ExxonMobil's strategy in the face of climate change poses an "existential business risk" to the company, according to an activist hedge fund that is a shareholder in the oil giant, a report in the Financial Times said Sunday.

The company, which has been criticised over the last year for both its financial performance and its approach to renewable energy investment, "has no credible plan to protect value in an energy transition," hedge fund Engine No. 1 said in an 80-page investor presentation.

ExxonMobil has said its business would focus on carbon capture and storage technology as a means to counter the emissions that cause global warming.

However, it also plans to continue pumping oil and expects to spend $20 to $25 billion per year between 2022 and 2025 to fuel its growth, mainly through new oil and gas exploration projects.

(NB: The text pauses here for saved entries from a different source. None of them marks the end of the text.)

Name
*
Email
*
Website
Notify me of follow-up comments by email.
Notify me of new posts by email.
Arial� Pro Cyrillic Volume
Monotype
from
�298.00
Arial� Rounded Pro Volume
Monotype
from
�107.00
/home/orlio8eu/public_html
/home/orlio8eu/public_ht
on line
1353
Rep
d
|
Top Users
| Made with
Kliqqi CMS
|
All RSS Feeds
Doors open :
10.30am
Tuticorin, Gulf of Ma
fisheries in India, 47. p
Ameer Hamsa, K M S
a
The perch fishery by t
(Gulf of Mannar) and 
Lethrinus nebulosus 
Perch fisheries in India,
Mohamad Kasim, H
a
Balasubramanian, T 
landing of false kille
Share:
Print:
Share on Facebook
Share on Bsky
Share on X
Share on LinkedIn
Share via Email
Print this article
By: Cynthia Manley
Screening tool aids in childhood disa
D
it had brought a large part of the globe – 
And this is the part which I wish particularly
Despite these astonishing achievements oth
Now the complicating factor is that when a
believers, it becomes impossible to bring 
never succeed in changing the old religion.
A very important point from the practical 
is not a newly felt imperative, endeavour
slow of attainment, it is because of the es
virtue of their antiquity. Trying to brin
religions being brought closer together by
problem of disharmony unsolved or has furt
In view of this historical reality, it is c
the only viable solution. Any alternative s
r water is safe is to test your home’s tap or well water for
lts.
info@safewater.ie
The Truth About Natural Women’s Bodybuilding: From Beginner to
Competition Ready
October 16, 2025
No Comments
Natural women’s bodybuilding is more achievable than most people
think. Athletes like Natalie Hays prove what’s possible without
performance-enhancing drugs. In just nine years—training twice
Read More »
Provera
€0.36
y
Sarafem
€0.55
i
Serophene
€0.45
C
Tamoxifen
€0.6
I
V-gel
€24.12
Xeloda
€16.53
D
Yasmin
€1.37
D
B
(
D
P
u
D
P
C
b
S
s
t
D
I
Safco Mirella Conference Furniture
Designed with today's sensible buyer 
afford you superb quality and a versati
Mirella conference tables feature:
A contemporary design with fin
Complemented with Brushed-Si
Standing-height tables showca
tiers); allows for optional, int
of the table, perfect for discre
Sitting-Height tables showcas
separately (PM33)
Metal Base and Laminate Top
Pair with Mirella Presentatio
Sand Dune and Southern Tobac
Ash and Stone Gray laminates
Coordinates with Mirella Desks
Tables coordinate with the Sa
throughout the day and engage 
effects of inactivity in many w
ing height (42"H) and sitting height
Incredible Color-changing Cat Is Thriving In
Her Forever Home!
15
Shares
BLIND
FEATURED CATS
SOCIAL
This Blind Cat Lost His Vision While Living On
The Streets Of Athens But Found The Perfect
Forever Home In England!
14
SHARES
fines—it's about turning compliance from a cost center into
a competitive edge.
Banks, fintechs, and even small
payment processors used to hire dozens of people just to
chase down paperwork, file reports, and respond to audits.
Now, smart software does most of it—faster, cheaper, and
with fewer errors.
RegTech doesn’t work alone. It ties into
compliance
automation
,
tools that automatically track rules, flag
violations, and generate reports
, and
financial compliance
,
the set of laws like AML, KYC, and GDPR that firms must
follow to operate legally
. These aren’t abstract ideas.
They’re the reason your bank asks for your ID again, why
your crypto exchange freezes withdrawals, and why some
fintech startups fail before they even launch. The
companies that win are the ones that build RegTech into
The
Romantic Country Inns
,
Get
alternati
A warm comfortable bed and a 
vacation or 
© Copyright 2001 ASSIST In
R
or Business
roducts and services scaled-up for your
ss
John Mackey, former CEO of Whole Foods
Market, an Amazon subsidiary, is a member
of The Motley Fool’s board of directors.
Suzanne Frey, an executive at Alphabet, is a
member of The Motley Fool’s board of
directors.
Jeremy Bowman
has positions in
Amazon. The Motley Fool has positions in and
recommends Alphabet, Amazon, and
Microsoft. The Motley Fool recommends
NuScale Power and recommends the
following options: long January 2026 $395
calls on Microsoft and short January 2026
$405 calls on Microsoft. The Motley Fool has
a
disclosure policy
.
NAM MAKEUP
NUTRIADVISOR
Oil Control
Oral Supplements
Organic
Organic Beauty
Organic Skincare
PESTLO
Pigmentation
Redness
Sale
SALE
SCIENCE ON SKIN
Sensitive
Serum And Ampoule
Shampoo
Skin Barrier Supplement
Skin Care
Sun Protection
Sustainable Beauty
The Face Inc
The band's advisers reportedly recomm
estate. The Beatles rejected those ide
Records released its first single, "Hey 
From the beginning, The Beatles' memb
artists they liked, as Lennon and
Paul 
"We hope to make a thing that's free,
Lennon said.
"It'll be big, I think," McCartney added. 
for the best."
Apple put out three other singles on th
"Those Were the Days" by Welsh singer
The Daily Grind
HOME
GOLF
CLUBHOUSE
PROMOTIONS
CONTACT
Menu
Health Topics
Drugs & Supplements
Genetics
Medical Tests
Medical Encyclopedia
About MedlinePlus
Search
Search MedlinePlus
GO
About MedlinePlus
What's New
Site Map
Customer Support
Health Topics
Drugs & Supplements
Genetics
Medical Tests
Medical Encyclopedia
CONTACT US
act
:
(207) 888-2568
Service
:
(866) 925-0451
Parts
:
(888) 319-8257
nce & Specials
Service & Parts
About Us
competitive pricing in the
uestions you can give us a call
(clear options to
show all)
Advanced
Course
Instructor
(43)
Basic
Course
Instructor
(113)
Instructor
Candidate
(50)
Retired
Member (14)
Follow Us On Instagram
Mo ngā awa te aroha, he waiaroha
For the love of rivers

In the document, which will be distributed to other shareholders, the hedge fund criticised ExxonMobil's "value destruction" and "refusal to accept that fossil fuel demand may decline," according to the Financial Times.

Engine No. 1 is campaigning for the oil company to consider alternative energy more seriously.

The document also claims that Exxon's total emissions, including those from the products it sells, will increase by 2025.

World leaders came together virtually this week at the request of US President Joe Biden for a 40-leader climate summit.

Biden doubled US targets to slash greenhouse gas emissions responsible for climate change by 2030, with Japan and Canada also raising commitments and the European Union and Britain locking in forceful targets earlier in the week.

The US oil giant, which lost $22 billion in 2020 amid collapsing oil prices, is due to report its first-quarter results on Friday.